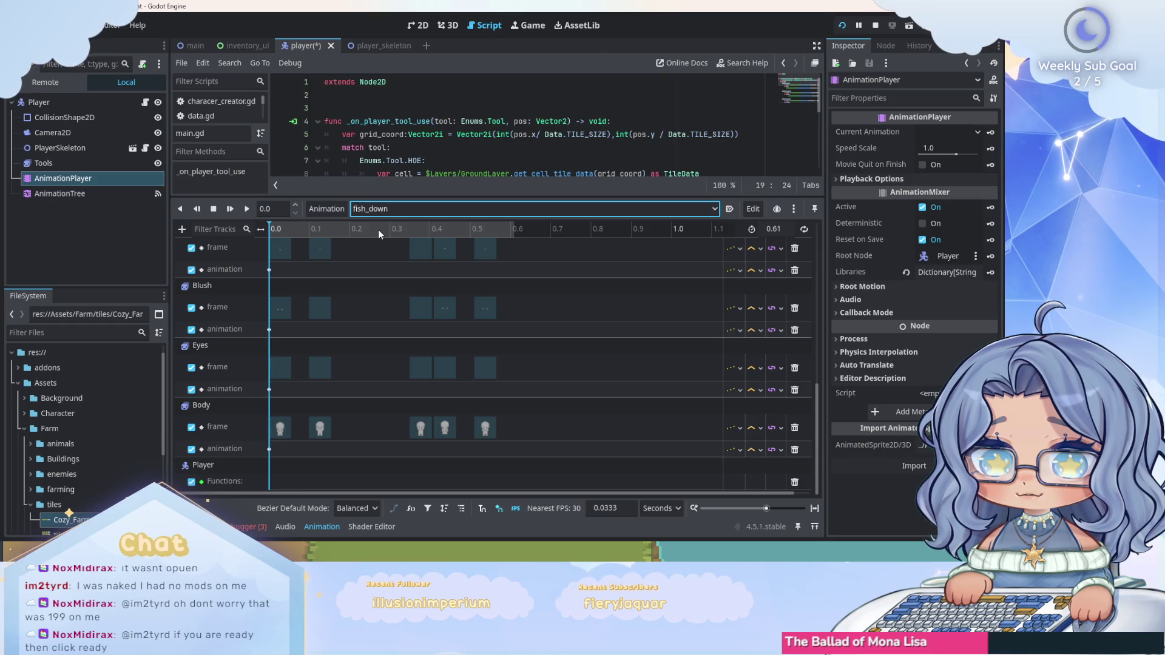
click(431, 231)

++++

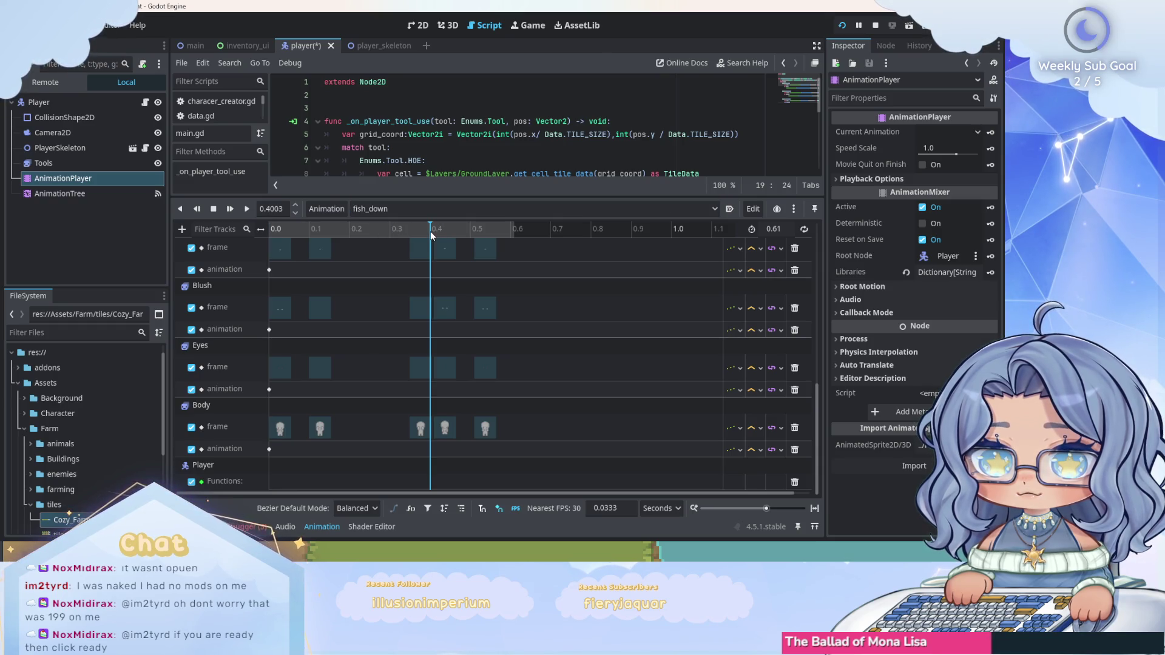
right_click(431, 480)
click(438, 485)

++++

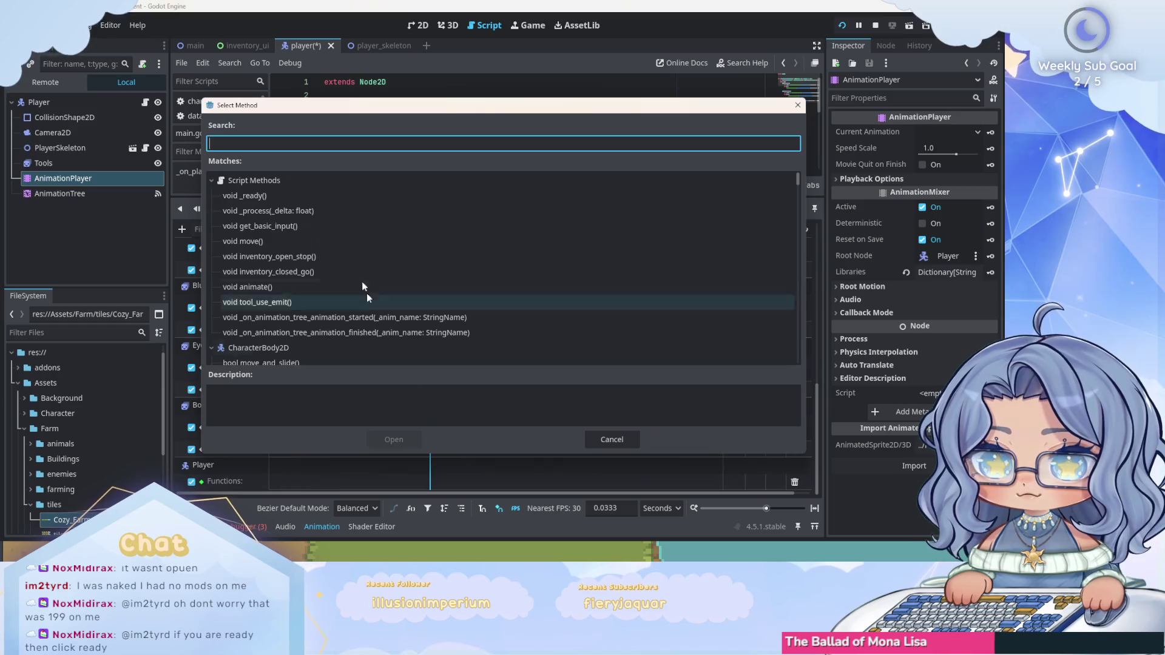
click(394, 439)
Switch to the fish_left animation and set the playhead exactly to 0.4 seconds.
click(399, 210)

++++

[Aim of the task] When you reach the line in the material above that holds "Switch to the", begin reproducing lines exactly, and stop after the line that holds "click(399, 210)".

[Result of the exercise]
Switch to the fish_left animation and set the playhead exactly to 0.4 seconds.
click(399, 210)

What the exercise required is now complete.